Laboratory Compliance

Medical Necessity

The Centers for Medicare and Medicaid Services (CMS) is responsible for administering Medicare and other federally mandated healthcare programs throughout the United States. Medicare laws prohibit payment for services and items deemed by local Medicare Carriers as not medically reasonable and necessary for the diagnosis or treatment of an illness or injury. In such cases, documentation of "medical necessity" is required before a claim may be paid. Medicare, with a few excepts, will not pay for routine checkups or screening tests; defined as "diagnostic procedures performed in the absence of signs or symptoms."

To comply with these new guidelines, physicians should:

  1. only order tests that are medically necessary in diagnosing or treating their patients;
  2. be certain to enter the appropriate and correct ICD-9 code in both their patient files and on the test request forms; and
  3. always have their patients sign and date an Advance Beneficiary Notice if they believe that the service is likely to be denied.

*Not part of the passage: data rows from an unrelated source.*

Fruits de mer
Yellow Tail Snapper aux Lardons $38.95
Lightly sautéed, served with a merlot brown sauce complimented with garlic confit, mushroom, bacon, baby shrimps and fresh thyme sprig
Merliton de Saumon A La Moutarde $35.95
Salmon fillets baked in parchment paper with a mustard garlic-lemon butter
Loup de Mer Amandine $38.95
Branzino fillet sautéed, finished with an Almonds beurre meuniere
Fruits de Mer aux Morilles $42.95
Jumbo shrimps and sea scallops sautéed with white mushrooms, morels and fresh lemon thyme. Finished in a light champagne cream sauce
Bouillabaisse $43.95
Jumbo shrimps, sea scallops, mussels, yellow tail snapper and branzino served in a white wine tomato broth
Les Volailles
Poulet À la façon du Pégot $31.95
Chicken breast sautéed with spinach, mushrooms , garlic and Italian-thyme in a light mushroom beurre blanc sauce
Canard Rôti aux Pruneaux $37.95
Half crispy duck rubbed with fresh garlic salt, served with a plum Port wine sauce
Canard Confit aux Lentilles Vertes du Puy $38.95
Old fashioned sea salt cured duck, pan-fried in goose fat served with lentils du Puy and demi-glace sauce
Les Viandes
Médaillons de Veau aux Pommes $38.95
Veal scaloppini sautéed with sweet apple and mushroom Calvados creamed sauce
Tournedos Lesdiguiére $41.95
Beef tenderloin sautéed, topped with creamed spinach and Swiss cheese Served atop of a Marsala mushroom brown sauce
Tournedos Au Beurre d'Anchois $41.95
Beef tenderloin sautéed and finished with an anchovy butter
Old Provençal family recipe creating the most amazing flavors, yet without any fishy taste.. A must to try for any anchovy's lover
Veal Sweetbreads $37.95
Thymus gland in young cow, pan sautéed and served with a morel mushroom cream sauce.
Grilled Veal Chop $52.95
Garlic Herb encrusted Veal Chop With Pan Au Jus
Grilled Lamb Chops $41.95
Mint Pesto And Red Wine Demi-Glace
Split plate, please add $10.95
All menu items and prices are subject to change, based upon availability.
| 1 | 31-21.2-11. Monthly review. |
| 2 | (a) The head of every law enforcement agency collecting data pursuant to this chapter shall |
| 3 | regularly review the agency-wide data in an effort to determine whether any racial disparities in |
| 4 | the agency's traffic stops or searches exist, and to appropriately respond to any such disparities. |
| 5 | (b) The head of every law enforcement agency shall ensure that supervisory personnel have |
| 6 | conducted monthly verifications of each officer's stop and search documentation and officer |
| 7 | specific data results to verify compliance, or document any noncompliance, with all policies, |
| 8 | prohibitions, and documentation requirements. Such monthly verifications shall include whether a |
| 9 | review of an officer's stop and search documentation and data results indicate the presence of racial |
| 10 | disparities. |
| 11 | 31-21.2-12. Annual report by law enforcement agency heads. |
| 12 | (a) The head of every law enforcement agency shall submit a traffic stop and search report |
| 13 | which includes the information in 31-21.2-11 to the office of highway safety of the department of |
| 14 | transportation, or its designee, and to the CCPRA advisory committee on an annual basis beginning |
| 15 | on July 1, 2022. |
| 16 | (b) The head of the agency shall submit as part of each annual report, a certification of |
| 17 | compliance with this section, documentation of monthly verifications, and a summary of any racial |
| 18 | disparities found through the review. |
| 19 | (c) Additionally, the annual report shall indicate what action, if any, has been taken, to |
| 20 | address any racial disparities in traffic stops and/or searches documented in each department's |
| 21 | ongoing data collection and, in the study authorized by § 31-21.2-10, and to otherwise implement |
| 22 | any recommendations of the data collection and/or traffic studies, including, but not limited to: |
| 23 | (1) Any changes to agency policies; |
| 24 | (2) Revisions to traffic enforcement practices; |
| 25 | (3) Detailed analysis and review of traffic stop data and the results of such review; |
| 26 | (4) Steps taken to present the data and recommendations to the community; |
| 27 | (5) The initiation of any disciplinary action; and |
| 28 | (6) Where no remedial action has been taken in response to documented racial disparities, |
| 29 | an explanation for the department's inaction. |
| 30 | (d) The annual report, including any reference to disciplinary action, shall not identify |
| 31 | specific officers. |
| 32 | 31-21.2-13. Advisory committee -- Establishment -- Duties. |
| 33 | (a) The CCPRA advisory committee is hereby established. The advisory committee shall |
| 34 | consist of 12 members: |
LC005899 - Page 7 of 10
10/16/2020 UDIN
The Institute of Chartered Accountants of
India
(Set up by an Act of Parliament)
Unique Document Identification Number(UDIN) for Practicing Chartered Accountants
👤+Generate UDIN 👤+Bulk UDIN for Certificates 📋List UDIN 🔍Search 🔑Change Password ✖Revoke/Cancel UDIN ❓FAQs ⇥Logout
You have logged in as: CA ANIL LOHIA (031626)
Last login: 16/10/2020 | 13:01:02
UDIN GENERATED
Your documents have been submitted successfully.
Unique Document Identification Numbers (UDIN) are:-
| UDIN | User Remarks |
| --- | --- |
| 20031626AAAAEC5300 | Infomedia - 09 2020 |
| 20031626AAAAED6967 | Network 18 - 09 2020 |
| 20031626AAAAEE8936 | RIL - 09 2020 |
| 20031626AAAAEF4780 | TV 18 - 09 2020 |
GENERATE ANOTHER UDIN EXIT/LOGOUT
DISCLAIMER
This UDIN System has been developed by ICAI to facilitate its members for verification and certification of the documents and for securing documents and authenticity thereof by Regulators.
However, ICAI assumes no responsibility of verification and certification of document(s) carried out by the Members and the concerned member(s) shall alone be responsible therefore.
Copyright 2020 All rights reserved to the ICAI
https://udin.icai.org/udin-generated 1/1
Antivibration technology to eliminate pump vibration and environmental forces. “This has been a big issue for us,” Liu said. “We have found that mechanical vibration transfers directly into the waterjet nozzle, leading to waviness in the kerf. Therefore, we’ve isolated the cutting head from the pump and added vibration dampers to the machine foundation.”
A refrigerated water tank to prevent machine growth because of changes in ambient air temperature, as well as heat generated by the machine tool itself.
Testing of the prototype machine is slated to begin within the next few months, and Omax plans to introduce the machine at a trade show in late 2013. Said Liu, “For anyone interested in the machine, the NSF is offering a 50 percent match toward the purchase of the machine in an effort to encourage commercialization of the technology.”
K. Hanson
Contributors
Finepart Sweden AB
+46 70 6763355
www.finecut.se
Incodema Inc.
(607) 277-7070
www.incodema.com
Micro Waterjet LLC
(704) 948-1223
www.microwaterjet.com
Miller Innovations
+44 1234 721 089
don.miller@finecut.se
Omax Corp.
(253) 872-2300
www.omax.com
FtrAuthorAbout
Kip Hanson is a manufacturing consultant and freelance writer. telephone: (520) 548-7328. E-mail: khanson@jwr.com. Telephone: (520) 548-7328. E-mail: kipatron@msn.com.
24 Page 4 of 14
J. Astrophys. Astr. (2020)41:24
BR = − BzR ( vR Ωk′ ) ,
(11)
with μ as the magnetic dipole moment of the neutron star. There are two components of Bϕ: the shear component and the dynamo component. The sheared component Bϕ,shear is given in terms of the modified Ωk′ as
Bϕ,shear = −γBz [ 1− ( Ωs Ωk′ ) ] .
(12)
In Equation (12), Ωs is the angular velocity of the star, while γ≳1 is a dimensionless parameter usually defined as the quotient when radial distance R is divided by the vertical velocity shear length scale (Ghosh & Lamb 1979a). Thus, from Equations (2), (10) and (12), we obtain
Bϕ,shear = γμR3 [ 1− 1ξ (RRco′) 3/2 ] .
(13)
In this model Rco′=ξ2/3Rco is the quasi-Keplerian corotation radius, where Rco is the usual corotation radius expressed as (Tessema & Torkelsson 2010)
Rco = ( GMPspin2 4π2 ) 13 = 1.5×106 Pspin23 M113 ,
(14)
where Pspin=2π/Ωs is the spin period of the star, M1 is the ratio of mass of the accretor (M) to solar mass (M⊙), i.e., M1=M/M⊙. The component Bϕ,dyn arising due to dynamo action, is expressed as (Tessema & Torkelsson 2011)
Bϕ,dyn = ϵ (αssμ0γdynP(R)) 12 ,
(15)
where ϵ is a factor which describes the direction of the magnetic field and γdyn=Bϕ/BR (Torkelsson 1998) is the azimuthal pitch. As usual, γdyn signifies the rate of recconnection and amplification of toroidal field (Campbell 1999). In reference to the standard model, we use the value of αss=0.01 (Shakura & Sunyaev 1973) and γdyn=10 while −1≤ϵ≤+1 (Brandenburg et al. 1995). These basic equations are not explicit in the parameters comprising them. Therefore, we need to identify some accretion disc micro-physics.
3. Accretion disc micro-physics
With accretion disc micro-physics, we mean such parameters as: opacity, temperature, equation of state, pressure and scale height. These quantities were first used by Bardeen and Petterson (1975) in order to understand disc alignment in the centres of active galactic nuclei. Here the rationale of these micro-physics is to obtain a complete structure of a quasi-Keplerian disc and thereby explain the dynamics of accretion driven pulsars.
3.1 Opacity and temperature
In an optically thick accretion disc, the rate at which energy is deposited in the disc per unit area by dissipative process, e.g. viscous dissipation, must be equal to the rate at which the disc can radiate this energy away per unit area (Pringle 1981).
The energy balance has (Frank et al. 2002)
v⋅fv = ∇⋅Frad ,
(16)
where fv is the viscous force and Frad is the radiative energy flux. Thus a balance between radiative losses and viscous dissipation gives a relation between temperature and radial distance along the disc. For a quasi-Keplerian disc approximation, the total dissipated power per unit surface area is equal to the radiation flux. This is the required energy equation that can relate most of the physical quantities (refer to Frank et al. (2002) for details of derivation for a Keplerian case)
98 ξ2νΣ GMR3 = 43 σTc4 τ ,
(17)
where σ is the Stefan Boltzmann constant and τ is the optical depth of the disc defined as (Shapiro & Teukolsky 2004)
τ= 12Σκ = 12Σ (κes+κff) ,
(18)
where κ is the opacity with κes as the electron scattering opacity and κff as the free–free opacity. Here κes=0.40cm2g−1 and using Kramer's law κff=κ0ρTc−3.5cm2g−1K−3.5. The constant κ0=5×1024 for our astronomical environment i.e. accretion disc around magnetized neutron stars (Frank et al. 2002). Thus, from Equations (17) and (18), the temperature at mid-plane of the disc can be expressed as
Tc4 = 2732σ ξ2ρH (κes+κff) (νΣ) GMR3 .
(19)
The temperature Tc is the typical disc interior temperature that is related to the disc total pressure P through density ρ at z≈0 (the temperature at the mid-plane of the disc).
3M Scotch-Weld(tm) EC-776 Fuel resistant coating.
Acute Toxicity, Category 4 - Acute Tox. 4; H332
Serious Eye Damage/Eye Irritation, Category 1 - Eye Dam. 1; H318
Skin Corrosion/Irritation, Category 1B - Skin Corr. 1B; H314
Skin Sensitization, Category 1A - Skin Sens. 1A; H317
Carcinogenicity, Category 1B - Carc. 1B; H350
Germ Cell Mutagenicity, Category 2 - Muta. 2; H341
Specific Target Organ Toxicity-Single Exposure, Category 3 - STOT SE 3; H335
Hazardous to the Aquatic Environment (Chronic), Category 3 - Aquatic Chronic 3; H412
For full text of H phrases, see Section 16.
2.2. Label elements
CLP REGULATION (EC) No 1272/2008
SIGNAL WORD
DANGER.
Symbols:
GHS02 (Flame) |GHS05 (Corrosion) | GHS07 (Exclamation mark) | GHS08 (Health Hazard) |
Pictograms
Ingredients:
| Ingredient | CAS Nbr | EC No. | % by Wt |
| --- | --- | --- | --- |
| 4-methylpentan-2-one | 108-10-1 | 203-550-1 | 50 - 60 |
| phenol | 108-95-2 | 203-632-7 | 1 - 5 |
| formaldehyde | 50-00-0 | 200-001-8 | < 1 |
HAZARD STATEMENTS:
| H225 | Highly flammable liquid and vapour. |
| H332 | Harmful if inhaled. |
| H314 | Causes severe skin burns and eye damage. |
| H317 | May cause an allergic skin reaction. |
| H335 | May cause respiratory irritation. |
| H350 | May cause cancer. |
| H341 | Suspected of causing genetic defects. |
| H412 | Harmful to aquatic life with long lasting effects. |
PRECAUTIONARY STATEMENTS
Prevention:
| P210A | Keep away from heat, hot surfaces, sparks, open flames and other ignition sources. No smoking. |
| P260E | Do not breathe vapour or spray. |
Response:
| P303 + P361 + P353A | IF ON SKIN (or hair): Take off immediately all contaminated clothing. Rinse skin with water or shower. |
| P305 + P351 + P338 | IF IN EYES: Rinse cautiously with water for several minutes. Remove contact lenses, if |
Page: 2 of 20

Local Coverage Determinations (lcD)

To ensure that services being paid for by the Medicare program are medically necessary, CMS directed its Medicare carriers to establish policies - often referred to as Local Coverage Determinations (LCDs) or Limited Coverage tests - identifying laboratory tests and procedures that require additional medical necessity documentation before the laboratory can be reimbursed. LCDs outline how carriers will review claims to determine if Medicare coverage requirements have been met. National Coverage Determinations (NCDs) have been established by CMS to identify 23 laboratory tests that require additional medical necessity documentation for 66 different CPT codes and ICD-9 codes that are acceptable for each of these tests. LCDs are required to be consistent with National Coverage Determinations.

LCDs can be obtained from the local Medicare Carrier, Trailblazer Health Enterprises, LLC, website, or from the CMS Lab NCD page.

NCDs are contained in the Medicare National Coverage Determinations Manual.

When PCS receives a requisition without an ICD-9 code or diagnosis narrative for a limited coverage test, the lab will contact that physician's office to obtain the missing information or ask for a copy of a properly executed ABN. A properly executed ABN or the ICD-9 code will permit the laboratory to bill and receive payment.


Advance Beneficiary Notice (ABN)

When a physician/provider believes that a test or procedure may not meet medical necessity guidelines, an ABN notifying the patient of Medicare's possible denial of payment must be given the patient. Patients must be notified before the test is ordered, that payment might be denied by Medicare; the patient can then decide if he or she wants the tests performed and accepts responsibility for payment. Without a valid ABN, the laboratory is prohibited from billing the patient for the services provided.

An acceptable ABN must meet the following criteria:

  • The notice must be given in writing, prior to testing or procedures being provided.
  • The notice must include the patient's name, date and description of test/procedure, and the reason(s) the test/procedure may not be considered medically reasonable or necessary and therefore, may be denied.
  • The patient must be asked to sign and date the ABN each time a service is provided, indicating that he or she accepts financial responsibility for payment of the services provided should Medicare deny payment.